Carnivorous Brighton restaurant ‘Bait’ has been closed after a stream of protests erupted when social media discovered the horror of it’s high concept. Located in the herbivorous hamlet of the North Laines, Bait revelled in serving it’s diners animals and molluscs that were carved and devoured while the poor creature still twitched.
Many found the idea of Bait repellent, and several activist groups threatened to boycott the city unless the restaurant was closed. Some were more vociferous than others. “We’ll burn the towers and bathe the streets in blood,” screamed RSPCA guru Franc Bones. “Let’s see how the chef likes being carved and eaten after we’ve got our hands on him.” When asked if such treatment would interfere with his vegetarian diet, M. Bones stared at his sandals for a while. “Yeah, well, it’s just a metaphor, man.”
HP reviewer Lol Coburn had previously rhapsodised about the sickening establishment in these pages. “From the twitching octopus that plopped wriggling into my mouth, to the squealing pig I carved to it’s grave, Bait was one of the greatest gastronomic adventures I have ever embarked upon. Just because I was stapled to the bog, exploding out of every orifice, while hallucinating my tits off for a week afterwards, in no way denigrates the Bait experience.”
The shady owners of Bait, the Lyle Brothers, are wanted by police for questioning in relation to the disappearance of street vagrants in the area, but have disappeared from the city, leaving no forwarding address. The disused restaurant has been undergoing forensic examination for the past week.

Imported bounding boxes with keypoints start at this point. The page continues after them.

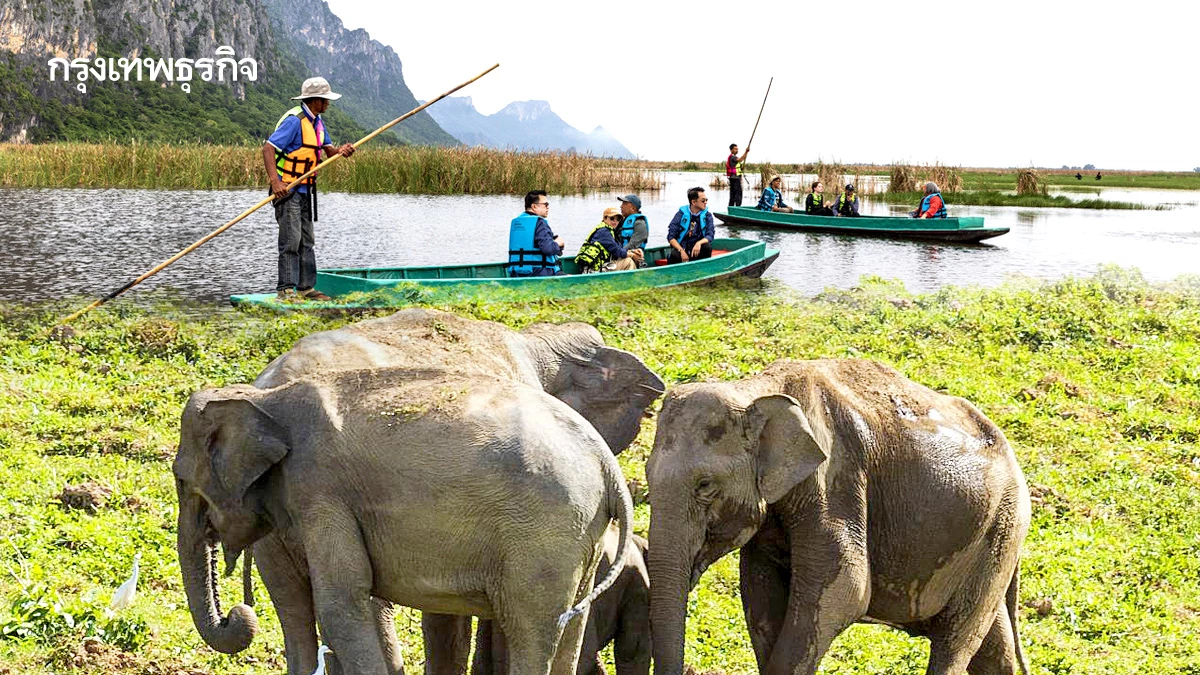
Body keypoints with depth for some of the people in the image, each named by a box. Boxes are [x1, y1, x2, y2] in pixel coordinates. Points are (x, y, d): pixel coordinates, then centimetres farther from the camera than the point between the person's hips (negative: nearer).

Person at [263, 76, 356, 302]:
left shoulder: (317, 122, 12)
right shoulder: (294, 120, -17)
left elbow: (329, 150, 11)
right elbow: (268, 148, -23)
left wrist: (341, 151, -13)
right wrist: (275, 181, -32)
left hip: (306, 189, 10)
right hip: (287, 189, -9)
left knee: (306, 240, 11)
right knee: (291, 239, -11)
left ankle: (306, 288, 16)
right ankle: (286, 289, -9)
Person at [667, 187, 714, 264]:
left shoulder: (707, 216, 3)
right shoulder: (681, 215, -5)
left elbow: (710, 236, -7)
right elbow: (671, 237, -8)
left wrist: (699, 243, -30)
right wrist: (682, 251, -23)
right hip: (681, 249, -3)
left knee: (707, 247, -29)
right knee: (674, 255, -36)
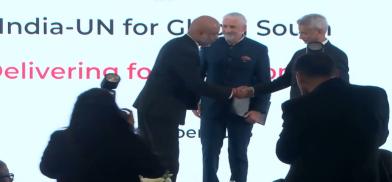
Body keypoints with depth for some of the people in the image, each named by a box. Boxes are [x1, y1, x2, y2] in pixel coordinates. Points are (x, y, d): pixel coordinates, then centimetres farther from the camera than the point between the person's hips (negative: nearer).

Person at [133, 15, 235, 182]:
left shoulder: (177, 44, 13)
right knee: (168, 162, -4)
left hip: (151, 107, 10)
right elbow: (196, 84, -20)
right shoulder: (186, 51, -19)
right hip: (161, 111, -10)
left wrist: (196, 102, 18)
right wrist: (230, 93, -13)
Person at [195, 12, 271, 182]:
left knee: (238, 154, 8)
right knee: (209, 153, 3)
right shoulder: (210, 46, 1)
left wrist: (260, 110, -8)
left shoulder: (258, 50, -2)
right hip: (212, 109, 1)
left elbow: (265, 83, -2)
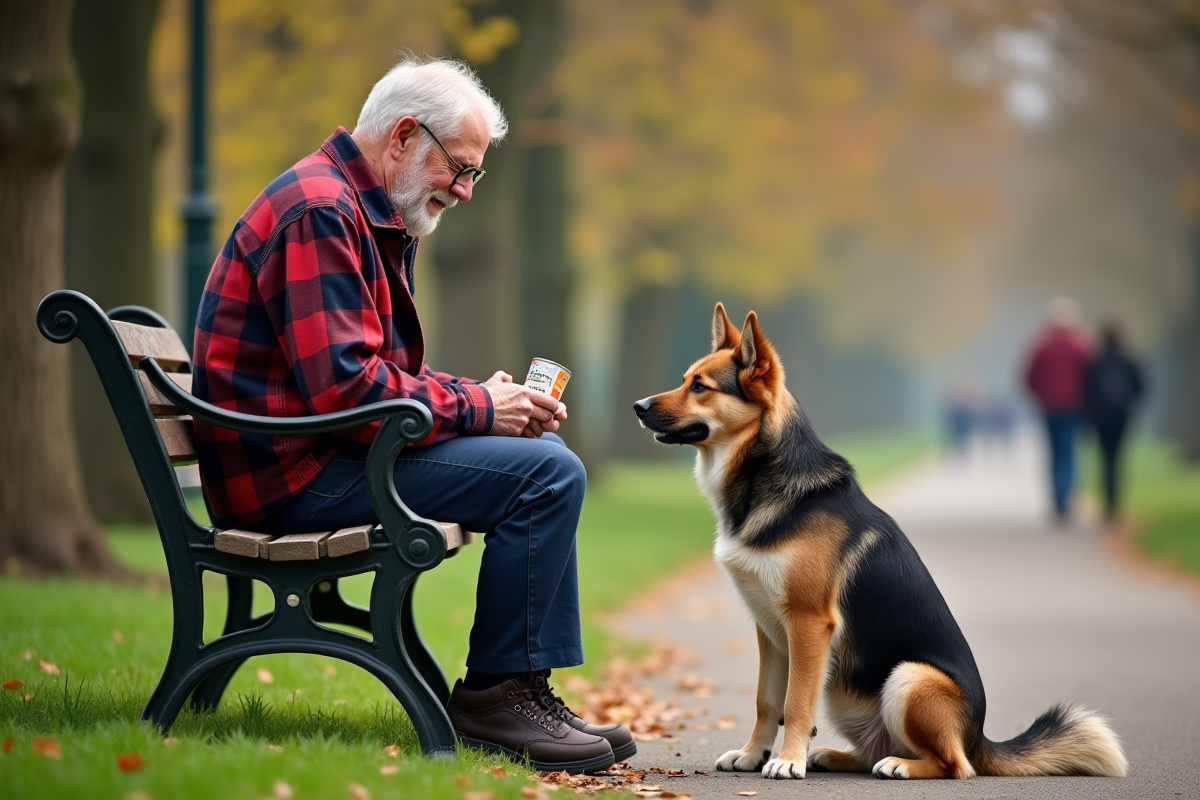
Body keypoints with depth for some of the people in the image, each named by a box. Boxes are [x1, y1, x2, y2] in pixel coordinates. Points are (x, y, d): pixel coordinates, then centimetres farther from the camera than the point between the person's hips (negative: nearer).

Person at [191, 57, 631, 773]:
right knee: (549, 474, -18)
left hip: (326, 450, 11)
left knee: (542, 450, 16)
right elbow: (342, 386, -24)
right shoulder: (318, 212, -15)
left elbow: (387, 374, 23)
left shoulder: (373, 217, 20)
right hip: (292, 472, -11)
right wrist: (476, 407, -14)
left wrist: (486, 397, 4)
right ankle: (493, 693, -9)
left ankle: (530, 690, 10)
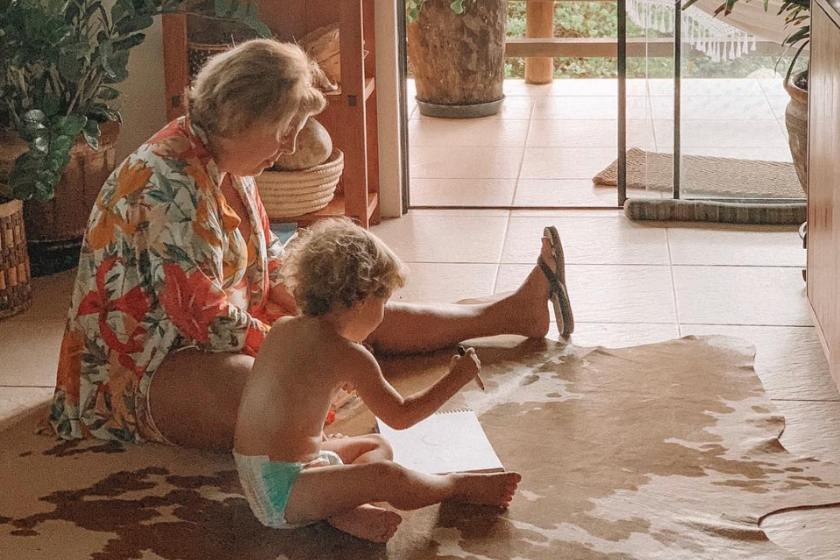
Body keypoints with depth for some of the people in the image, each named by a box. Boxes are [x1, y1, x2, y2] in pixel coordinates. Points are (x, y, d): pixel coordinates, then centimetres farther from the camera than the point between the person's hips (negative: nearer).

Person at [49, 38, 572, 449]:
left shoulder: (227, 164, 4)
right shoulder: (170, 182, -28)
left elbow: (269, 258, 18)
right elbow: (209, 323, -28)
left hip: (231, 322, 10)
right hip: (147, 364, -9)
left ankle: (511, 312, 18)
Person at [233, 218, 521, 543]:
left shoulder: (282, 329, 7)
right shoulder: (348, 355, -17)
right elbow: (401, 415, -7)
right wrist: (456, 379, 3)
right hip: (279, 494, -10)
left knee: (377, 446, 21)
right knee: (387, 477, -24)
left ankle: (345, 511, -8)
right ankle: (458, 485, 5)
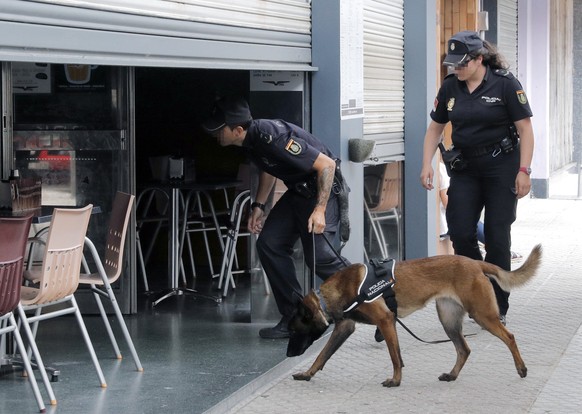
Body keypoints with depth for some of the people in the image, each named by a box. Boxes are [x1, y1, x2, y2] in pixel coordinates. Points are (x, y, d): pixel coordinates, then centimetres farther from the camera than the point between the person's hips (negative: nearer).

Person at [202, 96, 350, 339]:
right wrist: (259, 205, 15)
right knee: (269, 243, -1)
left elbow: (327, 164, -29)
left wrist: (320, 210, -30)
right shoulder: (249, 141, -1)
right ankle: (294, 318, 4)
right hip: (298, 191, 9)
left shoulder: (273, 138, -30)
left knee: (317, 255, -18)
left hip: (323, 190, -9)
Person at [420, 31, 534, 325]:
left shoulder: (505, 84, -10)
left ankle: (497, 308, 8)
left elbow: (525, 128, -9)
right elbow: (435, 128, 12)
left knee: (496, 236, -2)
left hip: (501, 168, -4)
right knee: (460, 233, -6)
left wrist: (524, 170, -15)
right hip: (465, 168, 4)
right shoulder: (450, 87, 3)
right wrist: (427, 164, 1)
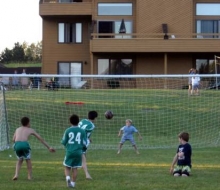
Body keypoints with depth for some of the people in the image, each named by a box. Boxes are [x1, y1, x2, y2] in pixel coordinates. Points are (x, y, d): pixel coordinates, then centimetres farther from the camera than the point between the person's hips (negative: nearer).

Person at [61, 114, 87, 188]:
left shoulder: (67, 130, -3)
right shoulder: (82, 131, 1)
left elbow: (63, 142, 1)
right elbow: (84, 143, 3)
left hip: (69, 152, -1)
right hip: (78, 152, 1)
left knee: (67, 167, 10)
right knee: (75, 168, 10)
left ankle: (68, 178, -16)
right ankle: (73, 183, 9)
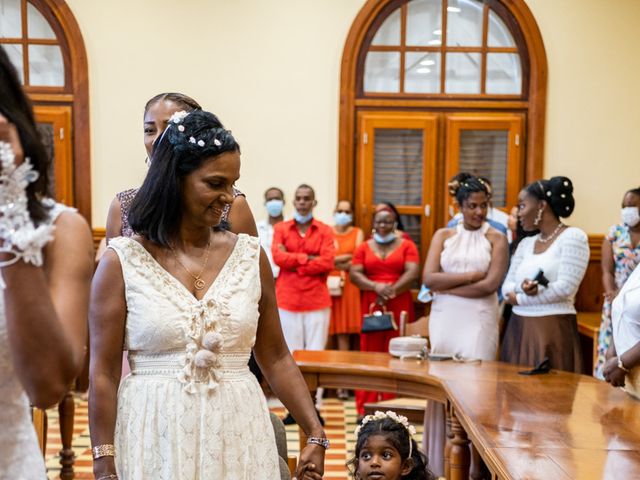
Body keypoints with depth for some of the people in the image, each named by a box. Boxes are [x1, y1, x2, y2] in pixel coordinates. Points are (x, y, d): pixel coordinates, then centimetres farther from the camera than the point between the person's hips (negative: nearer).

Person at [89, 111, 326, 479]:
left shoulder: (251, 255, 1)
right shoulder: (122, 261, -6)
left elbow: (276, 358, 5)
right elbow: (104, 373, -4)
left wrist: (316, 433, 0)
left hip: (238, 436, 2)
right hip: (156, 438, -2)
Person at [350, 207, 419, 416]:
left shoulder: (407, 245, 7)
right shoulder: (364, 247, 12)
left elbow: (412, 273, -6)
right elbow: (354, 274, 1)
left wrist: (391, 291, -17)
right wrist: (376, 287, -15)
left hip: (399, 306, -1)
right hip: (371, 306, 1)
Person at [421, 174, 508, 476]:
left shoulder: (496, 238, 4)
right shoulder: (443, 235, 10)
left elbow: (491, 285, -8)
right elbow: (428, 278, -2)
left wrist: (446, 286, -5)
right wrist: (471, 275, -8)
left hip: (479, 320, -2)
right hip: (444, 319, 2)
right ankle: (441, 462, 13)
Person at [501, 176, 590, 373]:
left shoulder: (573, 237, -6)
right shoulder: (525, 243, 14)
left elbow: (566, 288, -15)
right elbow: (506, 288, 9)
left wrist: (519, 299, -6)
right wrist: (522, 287, -15)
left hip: (553, 329, -6)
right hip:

However, all is not lost for meat pioneers in the veggie capital of England. Arcane Developments, the nefarious multi-national corporation funding a variety of unusual, and morally suspect, game-changing projects around the world, have already snapped up the franchise rights.
“This culinary contretemps is right up our gullet,” laughed Arcane CEO Drax Coldheart. “And we can’t wait to be sending it down yours.”
“We especially like the squealing pigs. Every town needs more squealing pigs. Or people.”